No Hospital Jesus, a parte da manhã se destina ao atendimento dos pacientes no leito, enquanto, à tarde, quem pode sair da enfermaria vai à sala de aula. Atualmente, são quatro os profissionais de ensino à disposição do hospital, o que faz com que o atendimento seja prestado apenas a partir dos 3 anos. Nas palavras de Elizabeth, a reação da maioria surpreende, em especial a dos pais. “A gente imagina que as crianças não vão gostar, mas acontece o inverso: elas ficam muito felizes.” A professora acredita que, quanto mais informação circular sobre as classes hospitalares, mais se pode contribuir para o estreitamento das relações entre educadores, equipe médica e família, o que colabora para fortalecer políticas específicas. Segundo a veterana, atuar nessa área requer um perfil diferenciado, que implica uma disponibilidade e uma abertura ainda maiores para o aluno.

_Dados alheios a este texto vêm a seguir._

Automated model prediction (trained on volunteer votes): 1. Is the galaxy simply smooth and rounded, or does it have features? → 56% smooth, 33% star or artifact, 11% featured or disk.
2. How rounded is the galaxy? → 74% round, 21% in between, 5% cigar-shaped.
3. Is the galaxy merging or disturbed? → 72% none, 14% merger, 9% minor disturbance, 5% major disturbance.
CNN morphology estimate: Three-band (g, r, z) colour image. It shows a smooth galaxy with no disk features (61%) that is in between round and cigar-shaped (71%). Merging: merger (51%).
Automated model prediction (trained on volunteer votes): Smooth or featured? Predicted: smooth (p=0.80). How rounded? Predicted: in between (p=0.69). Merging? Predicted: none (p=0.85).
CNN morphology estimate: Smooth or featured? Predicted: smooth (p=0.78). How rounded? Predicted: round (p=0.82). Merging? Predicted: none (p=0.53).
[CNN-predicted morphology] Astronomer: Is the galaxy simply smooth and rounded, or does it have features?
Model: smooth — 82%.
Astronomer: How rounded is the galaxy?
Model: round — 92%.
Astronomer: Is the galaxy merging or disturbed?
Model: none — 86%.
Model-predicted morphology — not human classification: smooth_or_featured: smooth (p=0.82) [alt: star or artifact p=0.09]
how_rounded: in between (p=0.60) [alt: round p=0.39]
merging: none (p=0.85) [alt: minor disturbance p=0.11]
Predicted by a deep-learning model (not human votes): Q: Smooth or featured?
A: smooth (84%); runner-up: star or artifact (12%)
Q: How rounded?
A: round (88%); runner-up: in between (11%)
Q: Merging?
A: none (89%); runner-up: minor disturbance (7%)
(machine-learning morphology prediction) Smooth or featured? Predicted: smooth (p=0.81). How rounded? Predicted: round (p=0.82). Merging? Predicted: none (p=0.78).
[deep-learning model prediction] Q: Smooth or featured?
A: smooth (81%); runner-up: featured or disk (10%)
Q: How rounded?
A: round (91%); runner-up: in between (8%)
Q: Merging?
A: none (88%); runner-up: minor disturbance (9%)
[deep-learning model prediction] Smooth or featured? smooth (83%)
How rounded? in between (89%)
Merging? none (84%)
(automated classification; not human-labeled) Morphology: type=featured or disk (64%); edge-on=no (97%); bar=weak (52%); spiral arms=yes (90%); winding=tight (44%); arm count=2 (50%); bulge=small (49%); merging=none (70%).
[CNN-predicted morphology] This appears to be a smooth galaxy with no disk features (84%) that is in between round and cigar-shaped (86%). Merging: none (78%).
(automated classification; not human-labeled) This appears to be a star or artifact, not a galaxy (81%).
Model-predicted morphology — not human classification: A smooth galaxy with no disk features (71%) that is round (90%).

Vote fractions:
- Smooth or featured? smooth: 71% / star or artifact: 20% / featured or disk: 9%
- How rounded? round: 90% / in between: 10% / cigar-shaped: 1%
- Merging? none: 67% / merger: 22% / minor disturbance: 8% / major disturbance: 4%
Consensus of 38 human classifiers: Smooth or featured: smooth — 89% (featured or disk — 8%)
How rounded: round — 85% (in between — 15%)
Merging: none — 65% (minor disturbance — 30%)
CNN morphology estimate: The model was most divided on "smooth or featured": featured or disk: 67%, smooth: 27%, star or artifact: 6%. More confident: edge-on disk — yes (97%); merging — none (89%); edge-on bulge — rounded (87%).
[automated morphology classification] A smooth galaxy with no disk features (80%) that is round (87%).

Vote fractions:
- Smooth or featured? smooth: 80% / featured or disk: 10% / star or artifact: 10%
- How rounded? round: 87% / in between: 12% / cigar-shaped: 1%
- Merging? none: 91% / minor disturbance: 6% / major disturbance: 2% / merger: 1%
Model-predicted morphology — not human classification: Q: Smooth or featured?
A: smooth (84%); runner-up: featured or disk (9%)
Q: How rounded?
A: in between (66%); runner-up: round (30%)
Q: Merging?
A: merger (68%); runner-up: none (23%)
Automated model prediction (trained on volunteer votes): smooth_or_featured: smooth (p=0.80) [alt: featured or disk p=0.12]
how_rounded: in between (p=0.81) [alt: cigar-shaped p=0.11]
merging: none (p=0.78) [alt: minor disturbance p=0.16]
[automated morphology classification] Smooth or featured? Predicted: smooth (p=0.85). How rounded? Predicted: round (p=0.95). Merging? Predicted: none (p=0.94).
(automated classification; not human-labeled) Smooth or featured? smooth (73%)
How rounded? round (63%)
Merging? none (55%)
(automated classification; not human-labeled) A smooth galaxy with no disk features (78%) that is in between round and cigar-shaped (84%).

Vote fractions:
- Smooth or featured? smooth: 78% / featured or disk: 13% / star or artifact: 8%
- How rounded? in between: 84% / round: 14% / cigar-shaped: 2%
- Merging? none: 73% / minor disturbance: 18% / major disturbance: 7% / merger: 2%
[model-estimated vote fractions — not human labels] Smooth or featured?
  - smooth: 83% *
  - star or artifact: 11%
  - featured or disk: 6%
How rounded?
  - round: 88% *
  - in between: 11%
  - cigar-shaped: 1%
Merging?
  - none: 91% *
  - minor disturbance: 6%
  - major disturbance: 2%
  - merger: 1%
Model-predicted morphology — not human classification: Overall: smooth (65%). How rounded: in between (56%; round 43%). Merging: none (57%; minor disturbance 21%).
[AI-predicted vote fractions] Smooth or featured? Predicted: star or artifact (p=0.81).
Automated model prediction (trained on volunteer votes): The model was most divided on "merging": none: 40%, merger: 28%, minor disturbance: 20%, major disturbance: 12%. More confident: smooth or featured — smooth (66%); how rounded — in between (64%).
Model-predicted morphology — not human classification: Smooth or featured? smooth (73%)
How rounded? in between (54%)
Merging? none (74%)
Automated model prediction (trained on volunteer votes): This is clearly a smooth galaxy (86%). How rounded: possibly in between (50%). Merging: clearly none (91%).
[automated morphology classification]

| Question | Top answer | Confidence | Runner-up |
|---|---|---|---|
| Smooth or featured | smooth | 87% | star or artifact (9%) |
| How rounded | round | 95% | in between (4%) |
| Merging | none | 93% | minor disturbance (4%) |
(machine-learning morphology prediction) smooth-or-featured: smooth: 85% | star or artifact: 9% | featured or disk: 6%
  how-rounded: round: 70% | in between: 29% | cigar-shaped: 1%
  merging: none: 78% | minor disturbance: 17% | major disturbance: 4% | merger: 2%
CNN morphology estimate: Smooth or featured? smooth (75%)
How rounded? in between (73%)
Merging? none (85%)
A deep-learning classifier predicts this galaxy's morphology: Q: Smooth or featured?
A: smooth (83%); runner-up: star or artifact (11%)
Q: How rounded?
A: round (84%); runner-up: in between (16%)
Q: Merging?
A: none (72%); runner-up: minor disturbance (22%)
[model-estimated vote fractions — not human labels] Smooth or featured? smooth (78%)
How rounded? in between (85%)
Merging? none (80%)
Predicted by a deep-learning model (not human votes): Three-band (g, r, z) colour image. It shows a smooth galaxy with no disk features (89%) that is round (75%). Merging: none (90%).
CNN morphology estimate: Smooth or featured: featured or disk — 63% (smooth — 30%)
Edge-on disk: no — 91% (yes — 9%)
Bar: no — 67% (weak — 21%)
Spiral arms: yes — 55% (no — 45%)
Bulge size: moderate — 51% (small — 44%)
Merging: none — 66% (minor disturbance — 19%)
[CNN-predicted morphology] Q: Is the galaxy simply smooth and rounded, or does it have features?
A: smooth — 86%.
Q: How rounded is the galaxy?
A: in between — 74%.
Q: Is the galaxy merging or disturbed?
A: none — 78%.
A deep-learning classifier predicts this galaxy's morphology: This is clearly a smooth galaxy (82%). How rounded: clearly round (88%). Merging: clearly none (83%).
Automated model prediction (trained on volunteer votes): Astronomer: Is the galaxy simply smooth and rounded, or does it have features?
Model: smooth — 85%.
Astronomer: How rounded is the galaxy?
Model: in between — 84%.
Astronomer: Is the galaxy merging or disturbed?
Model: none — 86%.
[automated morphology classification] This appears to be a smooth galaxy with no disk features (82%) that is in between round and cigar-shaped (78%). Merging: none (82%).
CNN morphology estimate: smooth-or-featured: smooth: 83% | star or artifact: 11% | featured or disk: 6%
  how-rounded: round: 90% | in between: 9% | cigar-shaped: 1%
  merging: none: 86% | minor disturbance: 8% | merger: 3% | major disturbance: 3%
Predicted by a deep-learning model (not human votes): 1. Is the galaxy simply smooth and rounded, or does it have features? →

“Gratifica muito essa oportunidade de fazer um trabalho tão humanizado, poder acompanhar o despertar do potencial da criança, tanto em termos de perspectiva de futuro quanto em relação aos deveres.” Se por acaso Elizabeth reencontra o aluno que volta ao hospital para uma nova internação, o contato é sempre positivo: geralmente, ele conta sobre os progressos que anda fazendo e faz questão de dizer o ano que já está frequentando. O desejo de se superar é uma marca do ambiente escolar em situação de internação, para o qual não faltam exemplos. Houve um menino que sofreu umas 20 cirurgias, mas, ainda assim, se formou em Computação Gráfica e já participou de vários eventos conosco. As adversidades que o destino nos impõe devem ser transformadas em novos caminhos, e essa visão serve não apenas para as crianças e suas famílias, mas também para nós, profissionais de saúde e de educação.”